Conformément à l'article 19, section 1, de la Loi sur les fondations familiales, chaque fois que la Loi fait référence à la valeur des biens apportés à une fondation familiale ou aux biens d'une fondation familiale, il s'agit de la valeur marchande des actifs apportés sous une forme autre qu'en espèces, déterminée à la date de l'apport, conformément aux principes énoncés dans la Loi sur l'impôt sur les sociétés. Il est important de noter que la valeur marchande des biens apportés à une fondation familiale, déterminée selon les principes du marché, peut influer sur la proportion utilisée pour déterminer le traitement fiscal des personnes physiques ou l'exonération fiscale potentielle des prestations accordées aux bénéficiaires d'une fondation familiale.

5. Les rapports d’une fondation familiale sont-ils soumis à un audit par un auditeur agréé ?

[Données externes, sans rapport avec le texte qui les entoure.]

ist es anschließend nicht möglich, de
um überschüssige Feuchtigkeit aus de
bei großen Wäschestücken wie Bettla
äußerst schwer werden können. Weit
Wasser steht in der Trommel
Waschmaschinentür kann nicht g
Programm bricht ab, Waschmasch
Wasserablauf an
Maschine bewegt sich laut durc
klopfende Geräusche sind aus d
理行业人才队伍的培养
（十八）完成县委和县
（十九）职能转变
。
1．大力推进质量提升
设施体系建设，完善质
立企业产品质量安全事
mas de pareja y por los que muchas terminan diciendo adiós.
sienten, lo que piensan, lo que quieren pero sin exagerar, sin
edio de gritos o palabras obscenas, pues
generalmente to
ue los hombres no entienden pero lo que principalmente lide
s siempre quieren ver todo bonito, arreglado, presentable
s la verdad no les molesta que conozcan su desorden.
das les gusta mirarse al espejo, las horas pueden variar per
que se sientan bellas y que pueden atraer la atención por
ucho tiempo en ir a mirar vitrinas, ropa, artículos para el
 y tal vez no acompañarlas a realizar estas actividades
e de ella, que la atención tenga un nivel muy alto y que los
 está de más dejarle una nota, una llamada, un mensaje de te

Les états financiers d'une fondation familiale sont soumis à un audit par un auditeur agréé si la fondation dépasse les exigences de la Loi sur la comptabilité. Par conséquent, les états financiers d'une fondation familiale seront obligatoirement audités par un auditeur agréé si, au cours de l'exercice précédent pour lequel ils ont été préparés, la fondation a rempli au moins deux des conditions suivantes :
a) l'emploi annuel moyen en équivalents temps plein était d'au moins 50 personnes,
b) le total des actifs du bilan à la fin de l'exercice était équivalent en monnaie polonaise à au moins 2 500 000 EUR,
c) les recettes nettes provenant de la vente de biens et de produits et des opérations financières de l'exercice s'élevaient à l'équivalent en monnaie polonaise d'au moins 5 000 000 EUR.

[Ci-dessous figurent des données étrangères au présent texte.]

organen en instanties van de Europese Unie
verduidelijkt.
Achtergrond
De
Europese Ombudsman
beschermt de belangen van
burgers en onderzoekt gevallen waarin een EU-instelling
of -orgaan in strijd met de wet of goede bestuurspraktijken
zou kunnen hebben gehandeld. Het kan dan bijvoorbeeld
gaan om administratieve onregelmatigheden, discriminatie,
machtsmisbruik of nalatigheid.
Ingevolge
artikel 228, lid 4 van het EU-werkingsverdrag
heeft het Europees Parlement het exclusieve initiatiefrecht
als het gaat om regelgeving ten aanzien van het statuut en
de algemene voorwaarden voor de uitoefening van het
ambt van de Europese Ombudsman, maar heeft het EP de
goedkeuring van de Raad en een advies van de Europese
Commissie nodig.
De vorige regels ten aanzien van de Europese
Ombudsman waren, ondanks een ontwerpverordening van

Il est important de noter que le plafond de revenus de 5 000 000 € doit également inclure les transactions financières, en plus du revenu net provenant de la vente de biens et de produits. Ce plafond est particulièrement important pour les fondations qui, dans le cadre de leurs activités commerciales autorisées, telles que définies à l'article 5, section 1, de la loi sur les fondations familiales, perçoivent des revenus provenant, entre autres, des intérêts sur des prêts accordés, ou acquièrent et vendent des titres, des instruments dérivés et des droits similaires. Il est important de noter que si les états financiers d'une fondation familiale sont soumis à un audit obligatoire par un cabinet d'audit, la fondation familiale est également tenue, avant d'approuver les états financiers, de procéder à un audit de la gestion du patrimoine de la fondation, de l'engagement et de l'exécution de ses engagements et de ses obligations publiques, afin d'en vérifier l'exactitude, la fiabilité et la conformité avec la loi, l'objet et les documents de la fondation familiale.